CAPTION: Attorney-General Aiyaz Sayed-Khaiyum. File Photo.
Speaking at the 6th Asia Pacific Telecommunity (APT) Forum, Attorney-General and Minister for Communications Aiyaz Sayed-Khaiyum stressed the importance of close regional cooperation to ensure that no one in the Pacific is left behind by the digital revolution.
“In the Pacific, we share the optimism of the rest of the developing world that information and communication technology can revolutionise the lives of our people through empowering them with information and opportunity – that it can break down barriers between those at the center and those on the margins – the divide between rich and poor, the divide between the urban and rural,” the AG said.
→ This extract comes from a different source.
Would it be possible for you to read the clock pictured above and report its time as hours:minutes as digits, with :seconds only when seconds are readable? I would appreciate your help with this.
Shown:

But he warned that if the benefits of ICT development were not spread equally to all within a country then the digital age could in fact create even greater disparities between those with access to affordable technology and those without.
He explained that, in the Pacific, commercially unviable markets and remote populations are common problems that demand innovative solutions.
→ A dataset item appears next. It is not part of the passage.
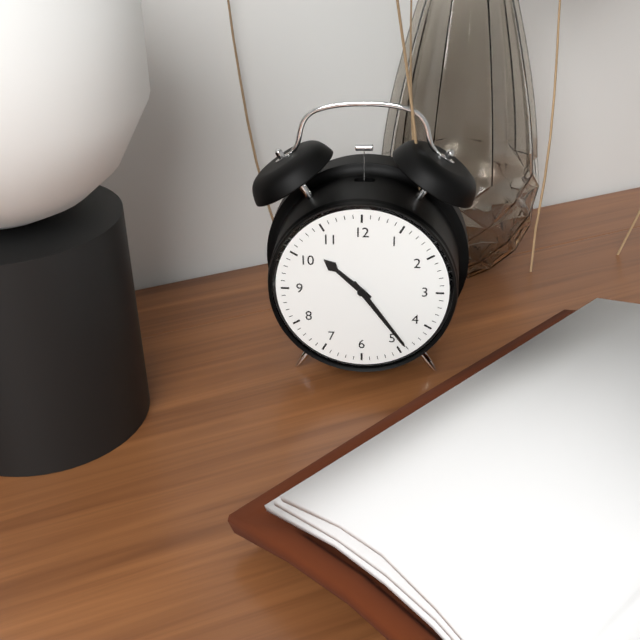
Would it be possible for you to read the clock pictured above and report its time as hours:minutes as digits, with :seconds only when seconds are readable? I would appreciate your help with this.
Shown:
10:24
“The matter of regional cooperation couldn’t be more important. Forums like this are crucial because they allow us to share experiences, discuss challenges, and spread knowledge that is unique to our respective countries,” the Attorney-General said.
The AG cited Tonga’s recent connection to the Southern Cross cable in Fiji as an example of Pacific island countries working together to improve ICT services for ordinary people.
But he also stressed that cooperation meant sharing ideas. He took the opportunity to update the forum on some of the innovative ways the Bainimarama Government was working to provide all Fijians access to affordable mobile and broadband services.
The AG discussed the Government’s market reforms, Universal Access Program, the recent auction of 4G spectrum, the “Telecentre” initiative, Fiji’s national broadband plan, and the development of a domestic internet exchange point, or IXP.
He also announced that the Government is finalising laws that will facilitate infrastructure sharing between service providers.
“This will mean that a company will be able to pay a fee to share another company’s pre-existing infrastructure – such as cell towers – rather than having to build their own. This will dramatically reduce operating costs for service providers and in turn should lead to better coverage and more choice for Fijians, especially those living in rural communities,” the AG said.
Country updates were also given by the Prime Minister of Tonga, Lord Tu’ivakano, the Minister of Communications and Information Technology from Samoa, Tuisugaletauá Ali’imalemanu Sofara Aveau, the Minister for Communications from Kiribati, Taberannang Timeon, and the Minister for Communication from Solomon Islands, Walter Folo Talu.